EXERCISE:
Though the entries contain pictures, the copy you make should hold only the rest, exactly as written.
### DATA FOR THE TASK ###
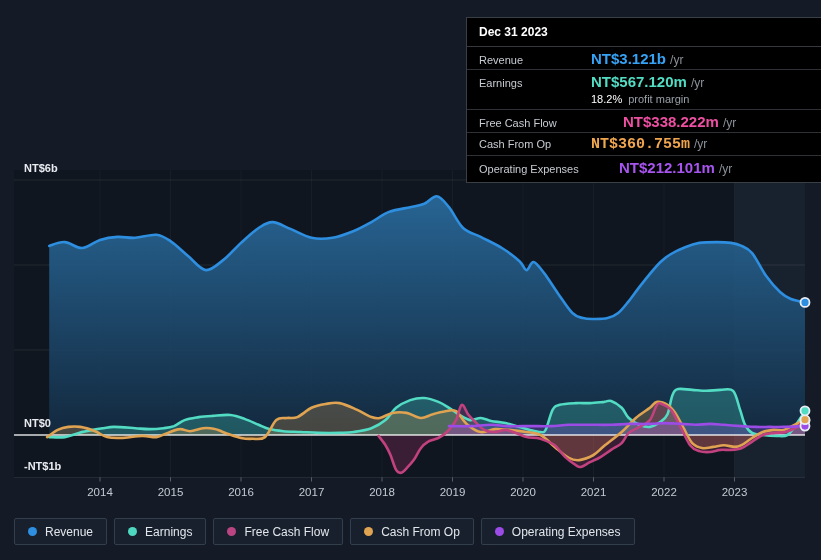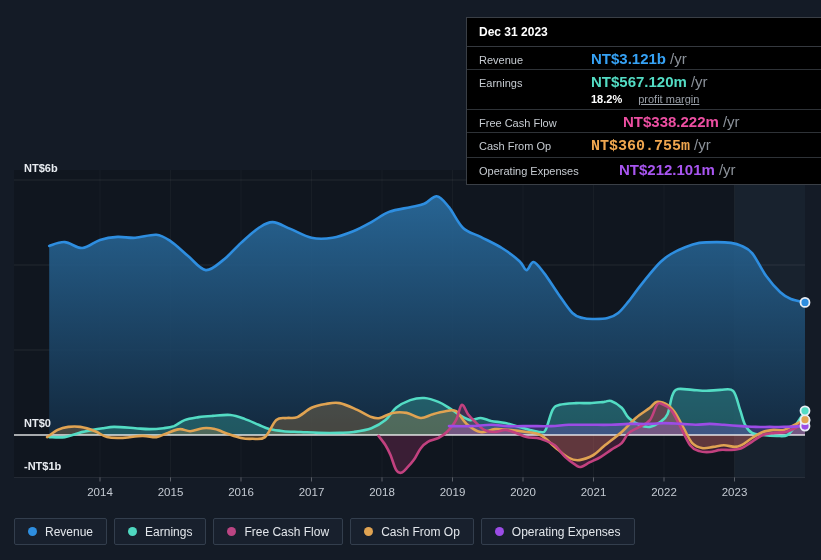--- a/index.html
+++ b/index.html
@@ -9,24 +9,24 @@
 
   
   .tooltip{position:absolute;left:466px;top:17px;width:388px;box-sizing:border-box;
            background:#000;border:1px solid #3a3f46;padding-bottom:4px;z-index:5;}
   .tt-title{font-size:12px;font-weight:bold;color:#fff;padding:7px 12px 7px;border-bottom:1px solid #35393f;}
   .tt-rowwrap{padding:0;}
   .tt-rowwrap + .tt-rowwrap{border-top:1px solid #2e3237;}
   .tt-line{display:flex;align-items:baseline;padding:3px 12px 2px;}
   .tt-label{width:112px;flex:none;color:#c7ccd2;font-size:11px;}
   .tt-value{font-size:15px;font-weight:bold;white-space:nowrap;}
-  .tt-suffix{color:#8b9199;font-weight:normal;margin-left:4px;font-size:15px;}
+  .tt-suffix{color:#8b9199;font-weight:normal;margin-left:4px;font-size:12px;}
   .tt-sub{padding:1px 12px 4px 124px;font-size:11px;}
-  .tt-sub .pct{color:#fff;font-weight:bold;}
-  .tt-sub .txt{color:#9aa0a8;margin-left:16px;text-decoration:underline;}
+  .tt-sub .pct{color:#fff;font-weight:normal;}
+  .tt-sub .txt{color:#9aa0a8;margin-left:6px;}
 
   
   .legend{position:absolute;left:14px;top:518px;display:flex;gap:7px;z-index:4;}
   .legend-item{display:flex;align-items:center;gap:8px;padding:0 13px;height:27px;box-sizing:border-box;
                background:#18202d;border:1px solid #333e4d;border-radius:2px;
                font-size:12px;color:#e2e6eb;cursor:pointer;white-space:nowrap;}
   .legend-dot{width:9px;height:9px;border-radius:50%;flex:none;}
 </style>
 </head>
 <body>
###
TASK RESULT:
--- a/index.html
+++ b/index.html
@@ -9,24 +9,24 @@
 
   
   .tooltip{position:absolute;left:466px;top:17px;width:388px;box-sizing:border-box;
            background:#000;border:1px solid #3a3f46;padding-bottom:4px;z-index:5;}
   .tt-title{font-size:12px;font-weight:bold;color:#fff;padding:7px 12px 7px;border-bottom:1px solid #35393f;}
   .tt-rowwrap{padding:0;}
   .tt-rowwrap + .tt-rowwrap{border-top:1px solid #2e3237;}
   .tt-line{display:flex;align-items:baseline;padding:3px 12px 2px;}
   .tt-label{width:112px;flex:none;color:#c7ccd2;font-size:11px;}
   .tt-value{font-size:15px;font-weight:bold;white-space:nowrap;}
-  .tt-suffix{color:#8b9199;font-weight:normal;margin-left:4px;font-size:15px;}
+  .tt-suffix{color:#8b9199;font-weight:normal;margin-left:4px;font-size:12px;}
   .tt-sub{padding:1px 12px 4px 124px;font-size:11px;}
-  .tt-sub .pct{color:#fff;font-weight:bold;}
-  .tt-sub .txt{color:#9aa0a8;margin-left:16px;text-decoration:underline;}
+  .tt-sub .pct{color:#fff;font-weight:normal;}
+  .tt-sub .txt{color:#9aa0a8;margin-left:6px;}
 
   
   .legend{position:absolute;left:14px;top:518px;display:flex;gap:7px;z-index:4;}
   .legend-item{display:flex;align-items:center;gap:8px;padding:0 13px;height:27px;box-sizing:border-box;
                background:#18202d;border:1px solid #333e4d;border-radius:2px;
                font-size:12px;color:#e2e6eb;cursor:pointer;white-space:nowrap;}
   .legend-dot{width:9px;height:9px;border-radius:50%;flex:none;}
 </style>
 </head>
 <body>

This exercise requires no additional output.